Meistens wird eine „Dritte Partei“ beauftragt, die die Transfergesellschaft führt und die von Arbeitslosigkeit Betroffenen in einer Transfergesellschaft beschäftigt. Die Transfergesellschaft nutzt während des laufenden Beschäftigungsverhältnisses die Kündigungsfrist, um Mitarbeiter nahtlos in eine neue Tätigkeit zu vermitteln.[1] Anhand eines Vertrages verständigen sich das Unternehmen und die Organisation, die mit der Transfergesellschaft beauftragt wurde, über die Zusammenarbeit in der Transfergesellschaft. Das Unternehmen schließt mit dem jeweiligen Mitarbeiter einen Aufhebungsvertrag und zur gleichen Zeit schließt dieser Mitarbeiter einen befristeten Arbeitsvertrag mit der Transfergesellschaft (dreiseitiger Vertrag). Die Mitarbeiter, die zu einem bestimmten Zeitpunkt den Wechsel in eine Transfergesellschaft vollziehen, werden in einer betriebsorganisatorisch eigenständigen Einheit (beE) zusammengefasst.
Inhaltliche Ausgestaltung und Funktion von Transfergesellschaften
Die inhaltliche Ausgestaltung einer Transfergesellschaft wird üblicherweise zwischen der Arbeitnehmervertretung und der Unternehmensleitung ausgehandelt.

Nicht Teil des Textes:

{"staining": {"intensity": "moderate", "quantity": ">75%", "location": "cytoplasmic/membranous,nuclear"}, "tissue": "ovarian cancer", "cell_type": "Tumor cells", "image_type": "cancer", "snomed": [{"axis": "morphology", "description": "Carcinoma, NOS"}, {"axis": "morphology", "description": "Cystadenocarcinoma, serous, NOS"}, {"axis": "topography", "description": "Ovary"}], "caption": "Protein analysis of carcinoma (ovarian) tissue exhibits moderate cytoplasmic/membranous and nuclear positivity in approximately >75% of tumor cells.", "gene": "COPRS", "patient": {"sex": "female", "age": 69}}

Die finanzielle Basis für die in die Transfergesellschaft eingetretenen Beschäftigten bildet das Transferkurzarbeitergeld. Es wird im Rahmen des Aufbaus einer Transfergesellschaft bei der zuständigen Agentur für Arbeit von der Transfergesellschaft beantragt und ist in etwa so hoch wie das Arbeitslosengeld. Der Bezug des Transferkurzarbeitergeldes ist auf maximal zwölf Monate begrenzt und hat keinen Einfluss auf die Dauer eines eventuell anschließenden Bezugs von Arbeitslosengeld I. Die Beschäftigung in der Transfergesellschaft hat aus diesem Grund sozialversicherungsrechtlich eine Verschiebung des Beginns der Arbeitslosigkeit zur Folge.

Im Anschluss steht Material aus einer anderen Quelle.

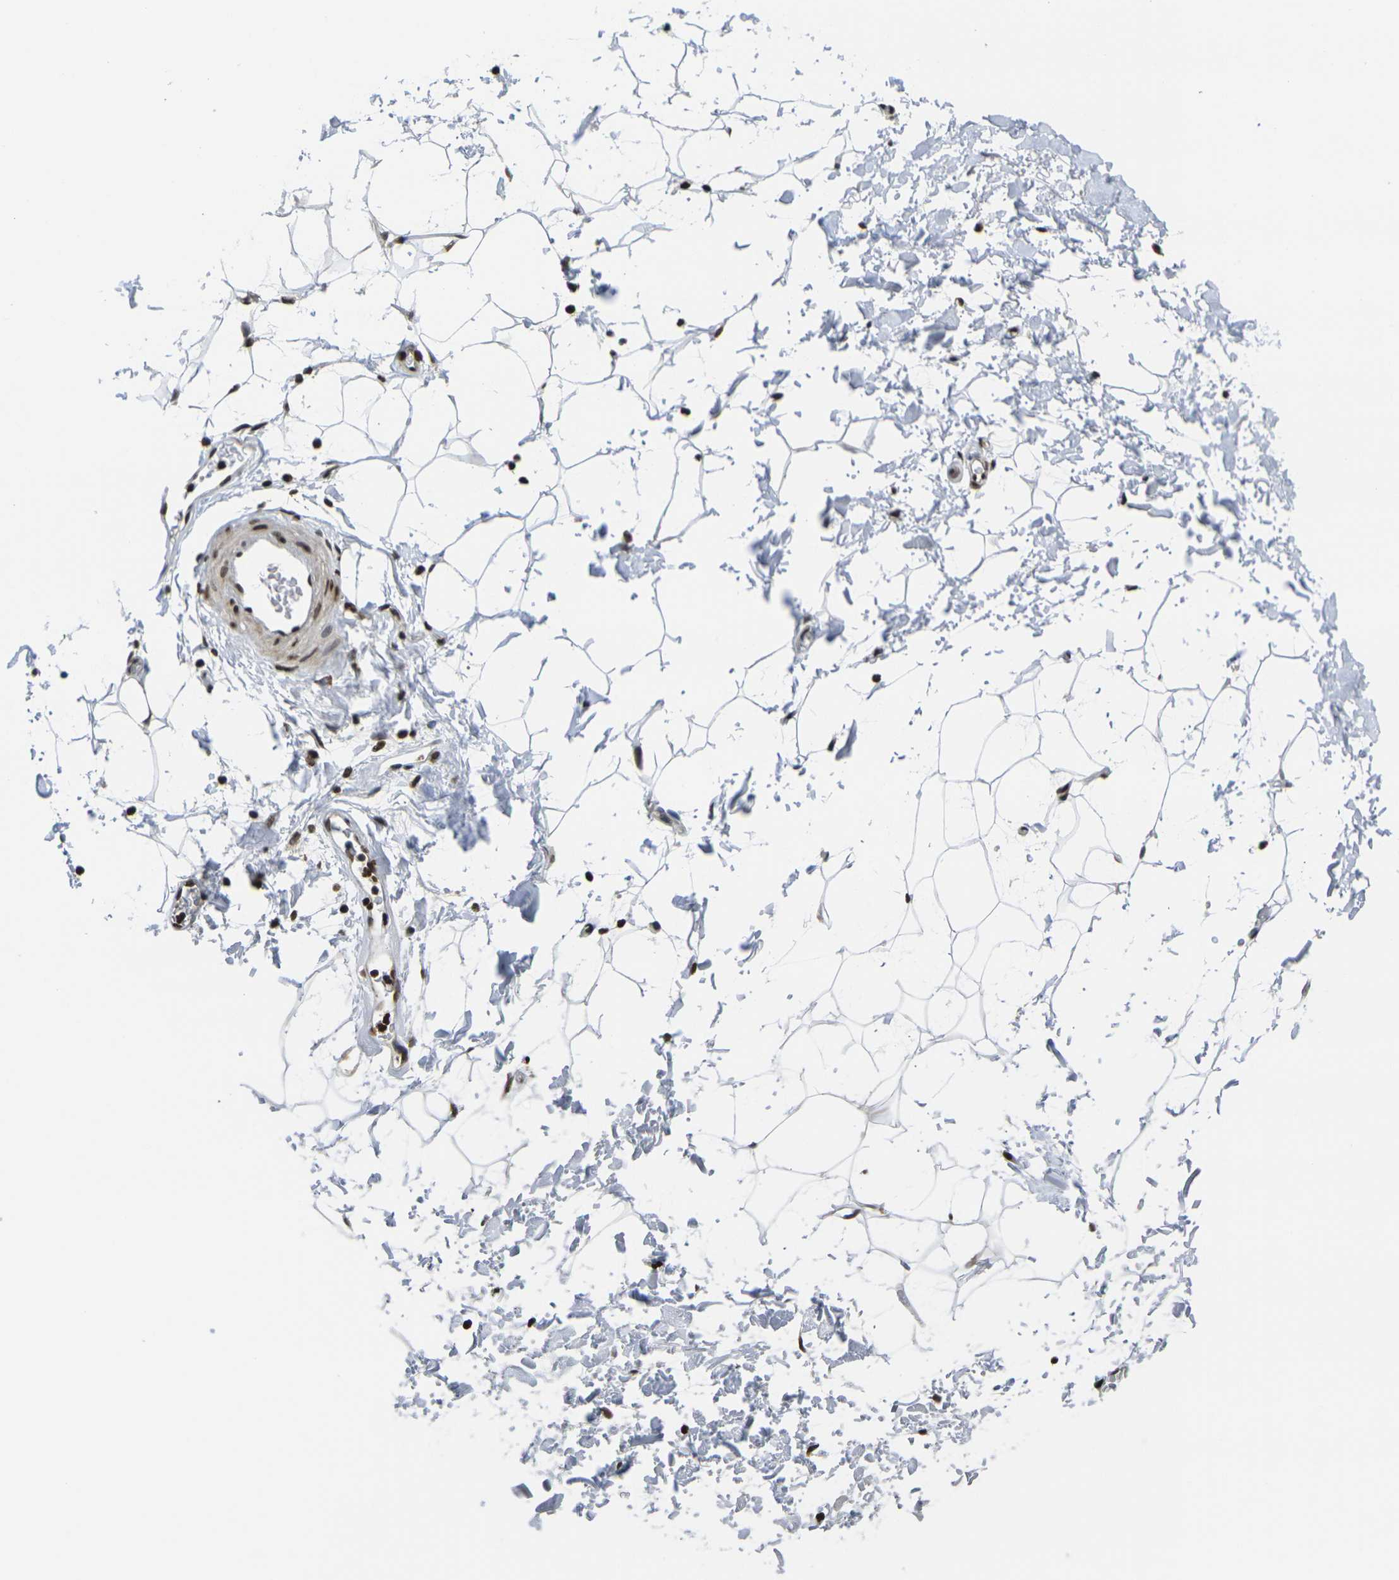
{"staining": {"intensity": "negative", "quantity": "none", "location": "none"}, "tissue": "adipose tissue", "cell_type": "Adipocytes", "image_type": "normal", "snomed": [{"axis": "morphology", "description": "Normal tissue, NOS"}, {"axis": "topography", "description": "Soft tissue"}], "caption": "This is a histopathology image of IHC staining of benign adipose tissue, which shows no staining in adipocytes. (DAB IHC, high magnification).", "gene": "H1", "patient": {"sex": "male", "age": 72}}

Häufig wird das Transferkurzarbeitergeld von dem entlassenden Unternehmen „aufgestockt“, so dass die Mitarbeiter der Transfergesellschaft bis zu 100 % ihrer vormaligen Bezüge erhalten können. Die Finanzierung der Transfergesellschaft erfolgt über das Unternehmen, die Transferkurzarbeitergeld zahlenden Agenturen für Arbeit und manchmal unter Einschaltung eines Treuhänders, ebenso das sogenannte Profiling, eine dem Beginn der Transferkurzarbeit vorgeschaltete Evaluierungsmaßnahme zur Erfassung möglicher Qualifizierungen und von Vermittlungseckpunkten.
Die arbeitspolitische Funktion der Transfergesellschaft besteht in der Vermittlung der von Arbeitslosigkeit bedrohten Beschäftigten. Zur Vermittlung stehen Transfergesellschaften unterschiedliche Instrumente zur Verfügung. Weiterbildungsmaßnahmen, die vom entlassenden Unternehmen, Stiftungen und in enger Zusammenarbeit mit der Arbeitsverwaltung z. B. aus Mitteln des Europäischen Sozialfonds finanziert werden, helfen den Mitarbeitern in der Transfergesellschaft, sich beruflich neu zu orientieren oder so zu qualifizieren, dass ihre Vermittlungschancen verbessert werden.
Voraussetzungen einer Transfergesellschaft
Betriebliche Voraussetzungen
Zunächst muss eine sogenannte Betriebsänderung nach § 111 BetrVG vorliegen. Unterschieden wird hierbei – nach der Anzahl der vom Personalabbau betroffenen Beschäftigten – zwischen Personalabbau ohne bestimmte Größenordnung und bloßem Personalabbau.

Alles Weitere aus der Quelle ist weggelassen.